RECORDS SUPPLIED section start
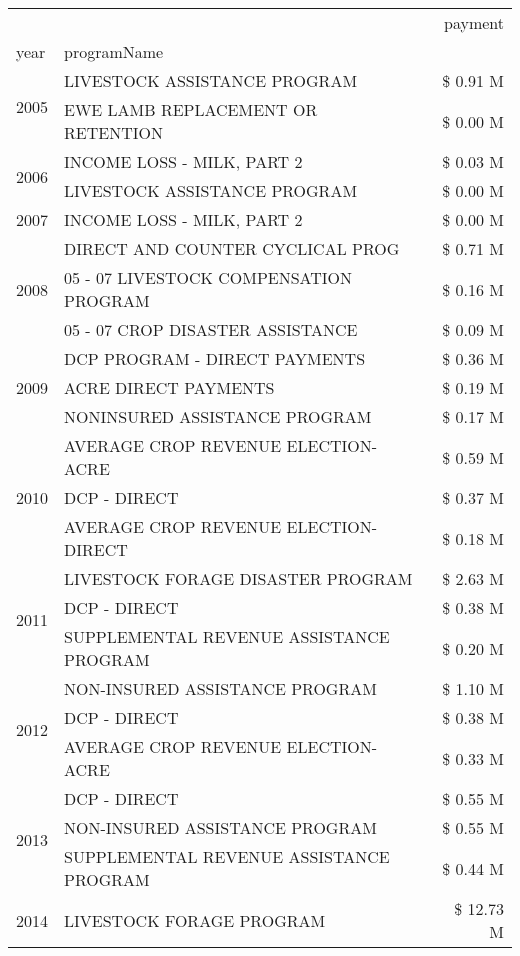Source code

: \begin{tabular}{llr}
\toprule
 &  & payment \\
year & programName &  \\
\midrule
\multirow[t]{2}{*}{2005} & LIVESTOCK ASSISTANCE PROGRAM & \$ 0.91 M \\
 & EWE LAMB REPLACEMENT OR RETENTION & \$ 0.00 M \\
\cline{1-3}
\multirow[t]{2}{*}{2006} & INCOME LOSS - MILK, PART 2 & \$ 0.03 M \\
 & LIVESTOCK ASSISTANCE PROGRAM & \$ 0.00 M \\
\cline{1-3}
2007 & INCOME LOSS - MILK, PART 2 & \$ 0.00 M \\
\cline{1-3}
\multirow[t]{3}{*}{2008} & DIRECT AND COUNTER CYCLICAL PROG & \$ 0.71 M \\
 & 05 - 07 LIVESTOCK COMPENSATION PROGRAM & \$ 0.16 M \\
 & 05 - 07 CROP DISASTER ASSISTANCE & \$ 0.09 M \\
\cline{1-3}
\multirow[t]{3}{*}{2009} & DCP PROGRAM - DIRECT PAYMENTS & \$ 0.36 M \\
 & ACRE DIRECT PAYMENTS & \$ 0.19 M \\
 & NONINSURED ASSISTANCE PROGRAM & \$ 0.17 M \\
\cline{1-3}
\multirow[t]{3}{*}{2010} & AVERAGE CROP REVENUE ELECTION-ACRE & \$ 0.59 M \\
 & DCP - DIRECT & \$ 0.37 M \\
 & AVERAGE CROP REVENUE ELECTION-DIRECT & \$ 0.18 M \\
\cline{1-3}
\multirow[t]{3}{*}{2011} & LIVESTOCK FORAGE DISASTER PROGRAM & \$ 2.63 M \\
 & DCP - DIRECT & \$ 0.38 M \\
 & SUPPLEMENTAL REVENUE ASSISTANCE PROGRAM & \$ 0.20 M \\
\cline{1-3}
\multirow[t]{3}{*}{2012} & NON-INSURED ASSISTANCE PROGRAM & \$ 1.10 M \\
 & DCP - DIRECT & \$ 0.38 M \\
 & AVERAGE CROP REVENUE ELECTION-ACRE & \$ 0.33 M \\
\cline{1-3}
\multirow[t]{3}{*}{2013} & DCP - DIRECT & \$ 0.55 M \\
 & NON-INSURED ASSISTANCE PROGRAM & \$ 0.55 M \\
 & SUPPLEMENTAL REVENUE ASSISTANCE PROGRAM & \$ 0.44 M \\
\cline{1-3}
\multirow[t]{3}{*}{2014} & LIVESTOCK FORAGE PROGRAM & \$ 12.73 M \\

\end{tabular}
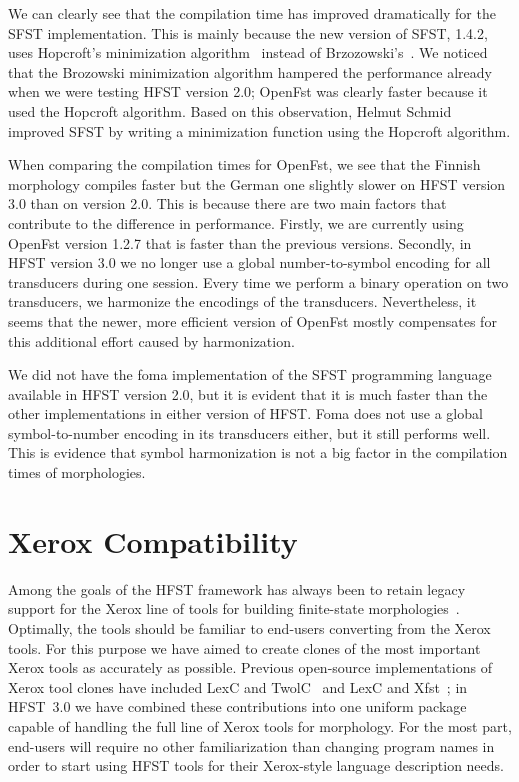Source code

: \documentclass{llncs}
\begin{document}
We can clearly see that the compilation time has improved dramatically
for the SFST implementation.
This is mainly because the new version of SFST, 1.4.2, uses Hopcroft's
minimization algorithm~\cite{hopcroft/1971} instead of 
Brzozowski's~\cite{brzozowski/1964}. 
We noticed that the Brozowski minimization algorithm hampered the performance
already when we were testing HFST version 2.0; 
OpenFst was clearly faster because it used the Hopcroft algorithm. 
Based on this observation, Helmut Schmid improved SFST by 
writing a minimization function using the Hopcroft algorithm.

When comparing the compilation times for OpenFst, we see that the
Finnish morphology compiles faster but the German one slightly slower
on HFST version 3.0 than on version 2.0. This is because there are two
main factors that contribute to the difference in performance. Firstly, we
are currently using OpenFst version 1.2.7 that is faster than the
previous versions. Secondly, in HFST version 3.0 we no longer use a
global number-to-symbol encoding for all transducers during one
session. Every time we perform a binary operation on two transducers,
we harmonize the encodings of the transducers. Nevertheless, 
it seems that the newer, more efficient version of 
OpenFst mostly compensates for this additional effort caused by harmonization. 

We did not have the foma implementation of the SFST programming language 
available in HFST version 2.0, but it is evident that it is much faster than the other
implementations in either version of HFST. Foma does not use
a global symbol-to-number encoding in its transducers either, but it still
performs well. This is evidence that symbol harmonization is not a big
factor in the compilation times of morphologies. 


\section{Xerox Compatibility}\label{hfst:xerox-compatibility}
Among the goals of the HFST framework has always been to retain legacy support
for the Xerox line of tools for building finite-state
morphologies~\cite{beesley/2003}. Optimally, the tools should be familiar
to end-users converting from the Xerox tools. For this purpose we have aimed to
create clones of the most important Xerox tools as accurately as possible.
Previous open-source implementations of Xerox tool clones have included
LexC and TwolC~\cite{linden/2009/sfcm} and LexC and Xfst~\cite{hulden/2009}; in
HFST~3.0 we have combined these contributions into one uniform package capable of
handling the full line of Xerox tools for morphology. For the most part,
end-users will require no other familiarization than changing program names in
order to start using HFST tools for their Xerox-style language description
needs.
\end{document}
RECORDS SUPPLIED section end
* **EXERCISE AIM**
Repeat each of the entries above exactly, but do not carry over the pictures.

* **COMPLETED TASK**
Source code

: \begin{tabular}{llr}
\toprule
 &  & payment \\
year & programName &  \\
\midrule
\multirow[t]{2}{*}{2005} & LIVESTOCK ASSISTANCE PROGRAM & \$ 0.91 M \\
 & EWE LAMB REPLACEMENT OR RETENTION & \$ 0.00 M \\
\cline{1-3}
\multirow[t]{2}{*}{2006} & INCOME LOSS - MILK, PART 2 & \$ 0.03 M \\
 & LIVESTOCK ASSISTANCE PROGRAM & \$ 0.00 M \\
\cline{1-3}
2007 & INCOME LOSS - MILK, PART 2 & \$ 0.00 M \\
\cline{1-3}
\multirow[t]{3}{*}{2008} & DIRECT AND COUNTER CYCLICAL PROG & \$ 0.71 M \\
 & 05 - 07 LIVESTOCK COMPENSATION PROGRAM & \$ 0.16 M \\
 & 05 - 07 CROP DISASTER ASSISTANCE & \$ 0.09 M \\
\cline{1-3}
\multirow[t]{3}{*}{2009} & DCP PROGRAM - DIRECT PAYMENTS & \$ 0.36 M \\
 & ACRE DIRECT PAYMENTS & \$ 0.19 M \\
 & NONINSURED ASSISTANCE PROGRAM & \$ 0.17 M \\
\cline{1-3}
\multirow[t]{3}{*}{2010} & AVERAGE CROP REVENUE ELECTION-ACRE & \$ 0.59 M \\
 & DCP - DIRECT & \$ 0.37 M \\
 & AVERAGE CROP REVENUE ELECTION-DIRECT & \$ 0.18 M \\
\cline{1-3}
\multirow[t]{3}{*}{2011} & LIVESTOCK FORAGE DISASTER PROGRAM & \$ 2.63 M \\
 & DCP - DIRECT & \$ 0.38 M \\
 & SUPPLEMENTAL REVENUE ASSISTANCE PROGRAM & \$ 0.20 M \\
\cline{1-3}
\multirow[t]{3}{*}{2012} & NON-INSURED ASSISTANCE PROGRAM & \$ 1.10 M \\
 & DCP - DIRECT & \$ 0.38 M \\
 & AVERAGE CROP REVENUE ELECTION-ACRE & \$ 0.33 M \\
\cline{1-3}
\multirow[t]{3}{*}{2013} & DCP - DIRECT & \$ 0.55 M \\
 & NON-INSURED ASSISTANCE PROGRAM & \$ 0.55 M \\
 & SUPPLEMENTAL REVENUE ASSISTANCE PROGRAM & \$ 0.44 M \\
\cline{1-3}
\multirow[t]{3}{*}{2014} & LIVESTOCK FORAGE PROGRAM & \$ 12.73 M \\

\end{tabular}
Source code

: \documentclass{llncs}
\begin{document}
We can clearly see that the compilation time has improved dramatically
for the SFST implementation.
This is mainly because the new version of SFST, 1.4.2, uses Hopcroft's
minimization algorithm~\cite{hopcroft/1971} instead of 
Brzozowski's~\cite{brzozowski/1964}. 
We noticed that the Brozowski minimization algorithm hampered the performance
already when we were testing HFST version 2.0; 
OpenFst was clearly faster because it used the Hopcroft algorithm. 
Based on this observation, Helmut Schmid improved SFST by 
writing a minimization function using the Hopcroft algorithm.

When comparing the compilation times for OpenFst, we see that the
Finnish morphology compiles faster but the German one slightly slower
on HFST version 3.0 than on version 2.0. This is because there are two
main factors that contribute to the difference in performance. Firstly, we
are currently using OpenFst version 1.2.7 that is faster than the
previous versions. Secondly, in HFST version 3.0 we no longer use a
global number-to-symbol encoding for all transducers during one
session. Every time we perform a binary operation on two transducers,
we harmonize the encodings of the transducers. Nevertheless, 
it seems that the newer, more efficient version of 
OpenFst mostly compensates for this additional effort caused by harmonization. 

We did not have the foma implementation of the SFST programming language 
available in HFST version 2.0, but it is evident that it is much faster than the other
implementations in either version of HFST. Foma does not use
a global symbol-to-number encoding in its transducers either, but it still
performs well. This is evidence that symbol harmonization is not a big
factor in the compilation times of morphologies. 


\section{Xerox Compatibility}\label{hfst:xerox-compatibility}
Among the goals of the HFST framework has always been to retain legacy support
for the Xerox line of tools for building finite-state
morphologies~\cite{beesley/2003}. Optimally, the tools should be familiar
to end-users converting from the Xerox tools. For this purpose we have aimed to
create clones of the most important Xerox tools as accurately as possible.
Previous open-source implementations of Xerox tool clones have included
LexC and TwolC~\cite{linden/2009/sfcm} and LexC and Xfst~\cite{hulden/2009}; in
HFST~3.0 we have combined these contributions into one uniform package capable of
handling the full line of Xerox tools for morphology. For the most part,
end-users will require no other familiarization than changing program names in
order to start using HFST tools for their Xerox-style language description
needs.
\end{document}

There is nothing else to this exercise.